The revelation came at an awkward time – the DNC was about to launch its national convention in Philadelphia, and was hoping for a show of stability and unity, especially after the GOP convention the week before in Cleveland was marred by a headline-grabbing speech by Sen. Ted Cruz that was seen as a stab at Trump.
The Hispanic Caucus featured speakers who praised Clinton and her newly chosen running mate, Sen. Tim Kaine of Virginia, and said that a Clinton administration would be sensitive to the needs and concerns of Latinos.
Rep. Luis Gutierrez, an Illinois Democrat, warned that Trump’s hardline rhetoric about Mexico and Mexicans would, under a Trump presidency, translate into policies and actions detrimental to all Latinos.
Gutierrez, one of Congress’s most vocal proponents for comprehensive immigration reform – particularly for providing relief to certain undocumented immigrants – recalled when Puerto Ricans experienced similar reactions in the 1950s.
“When Donald Trump says that Mexicans are drug dealers, he’s speaking about all of us,” Gutierrez said. “My parents came as migrants” from Puerto Rico.

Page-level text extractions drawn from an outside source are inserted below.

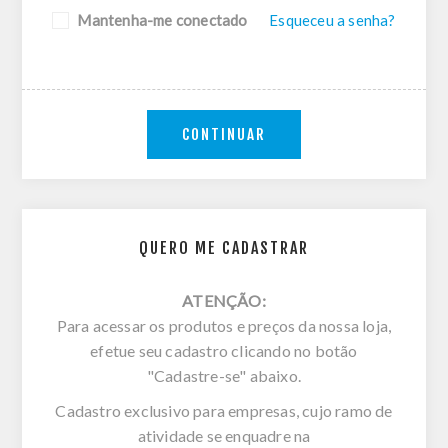
Mantenha-me conectado
Esqueceu a senha?
CONTINUAR
QUERO ME CADASTRAR
ATENÇÃO:
Para acessar os produtos e preços da nossa loja,
efetue seu cadastro clicando no botão
"Cadastre-se" abaixo.
Cadastro exclusivo para empresas, cujo ramo de
atividade se enquadre na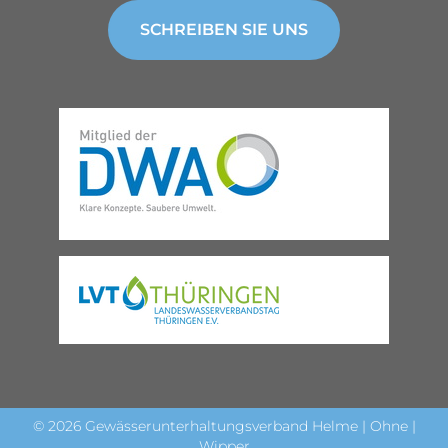
SCHREIBEN SIE UNS
© 2026 Gewässerunterhaltungsverband Helme | Ohne |
Wipper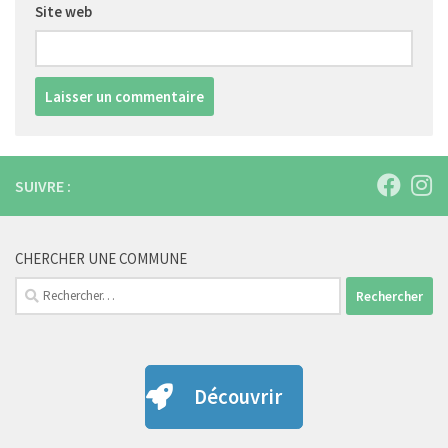
Site web
SUIVRE :
CHERCHER UNE COMMUNE
Rechercher :
Découvrir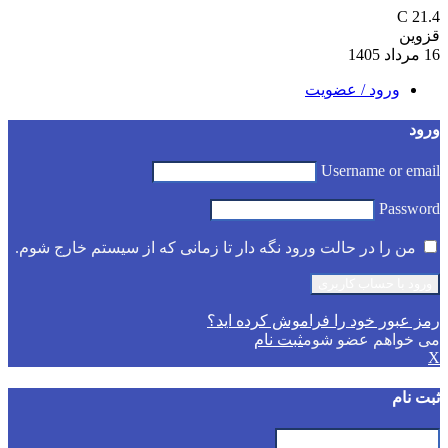
C
21.4
قزوین
16 مرداد 1405
ورود / عضویت
ورود
Username or email
Password
من را در حالت ورود نگه دار تا زمانی که از سیستم خارج شوم.
رمز عبور خود را فراموش کرده اید؟
می خواهم عضو شوم
ثبت نام
X
ثبت نام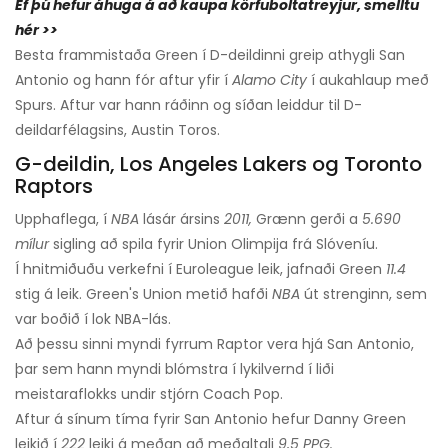
Ef þú hefur áhuga á að kaupa körfuboltatreyjur, smelltu
hér >>
Besta frammistaða Green í D-deildinni greip athygli San
Antonio og hann fór aftur yfir í
Alamo City
í aukahlaup með
Spurs. Aftur var hann ráðinn og síðan leiddur til D-
deildarfélagsins, Austin Toros.
G-deildin, Los Angeles Lakers og Toronto
Raptors
Upphaflega, í
NBA
lásár ársins
2011,
Grænn gerði a
5.690
mílur
sigling að spila fyrir Union Olimpija frá Slóveníu.
Í hnitmiðuðu verkefni í Euroleague leik, jafnaði Green
11.4
stig á leik. Green's Union metið hafði
NBA
út strenginn, sem
var boðið í lok NBA-lás.
Að þessu sinni myndi fyrrum Raptor vera hjá San Antonio,
þar sem hann myndi blómstra í lykilvernd í liði
meistaraflokks undir stjórn Coach Pop.
Aftur á sínum tíma fyrir San Antonio hefur Danny Green
leikið í
222
leiki á meðan að meðaltali
9,5 PPG.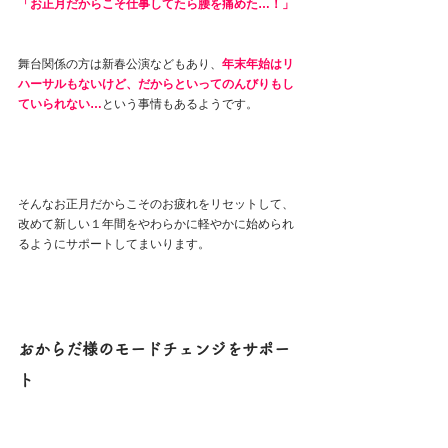
「お正月だからこそ仕事してたら腰を痛めた…！」
舞台関係の方は新春公演などもあり、
年末年始はリ
ハーサルもないけど、だからといってのんびりもし
ていられない…
という事情もあるようです。
そんなお正月だからこそのお疲れをリセットして、
改めて新しい１年間をやわらかに軽やかに始められ
るようにサポートしてまいります。
おからだ様のモードチェンジをサポー
ト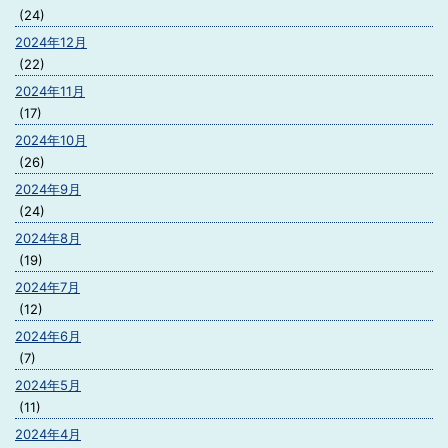
(24)
2024年12月
(22)
2024年11月
(17)
2024年10月
(26)
2024年9月
(24)
2024年8月
(19)
2024年7月
(12)
2024年6月
(7)
2024年5月
(11)
2024年4月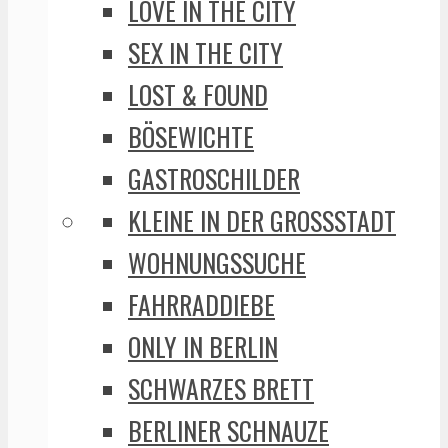
LOVE IN THE CITY
SEX IN THE CITY
LOST & FOUND
BÖSEWICHTE
GASTROSCHILDER
KLEINE IN DER GROSSSTADT
WOHNUNGSSUCHE
FAHRRADDIEBE
ONLY IN BERLIN
SCHWARZES BRETT
BERLINER SCHNAUZE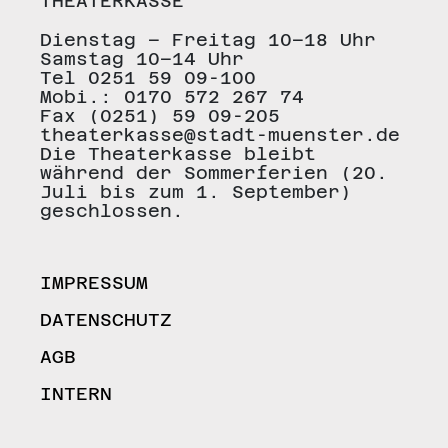
THEATERKASSE
Dienstag – Freitag 10–18 Uhr
Samstag 10–14 Uhr
Tel 0251 59 09-100
Mobi.: 0170 572 267 74
Fax (0251) 59 09-205
theaterkasse@stadt-muenster.de
Die Theaterkasse bleibt
während der Sommerferien (20.
Juli bis zum 1. September)
geschlossen.
IMPRESSUM
DATENSCHUTZ
AGB
INTERN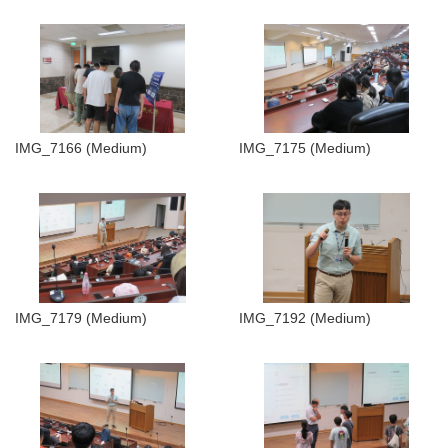
IMG_7166 (Medium)
IMG_7175 (Medium)
IMG_7179 (Medium)
IMG_7192 (Medium)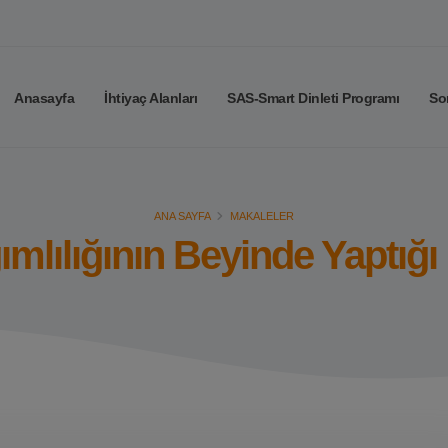
Anasayfa
İhtiyaç Alanları
SAS-Smart Dinleti Programı
So
ANA SAYFA
MAKALELER
ımlılığının Beyinde Yaptığı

“They came with nothing here, they were uneducated,” he said. “And their son got to go to the Congress of the United States.”
Then he asked rhetorically: “They said what about Puerto Ricans?”
“They said ‘They come here to be on welfare,’ that we were criminals…that we brought tropical diseases. In the 1950s, when my parents came here there was no one to stand up and protect them. We are here to stand up and protect.
Outside the hall, Gutierrez told Fox News Latino that it is imperative that Latinos turn out at the polls in November.
The congressman said anyone who cares about a decent living wage, about a woman’s right to choose, and compassionate immigration policy should make it a priority to vote in the presidential election. He said voting for candidates with such stances who are running for local and state offices was also important.
“You have a responsibility to vote,” Gutierrez said when asked what he would say to Latinos. “Donald Trump would love all of you to stay home.”
The morning caucus event featured a tribute to the victims of the mass murder at an Orlando gay nightclub in June. It included a video of the victims’ photos and a moment of silence.
“As an openly gay Latina living in Orlando, this really hit home,” said Vivian Rodriguez, the president of the Democratic Hispanic Caucus of Florida. “We believed it was a safe haven to express ourselves. Many of the victims were outed that evening to their families. Imagine a family finding out the truth about their child through this tragedy and act of hate.”
“No one should be targeted because of who they love,” she said.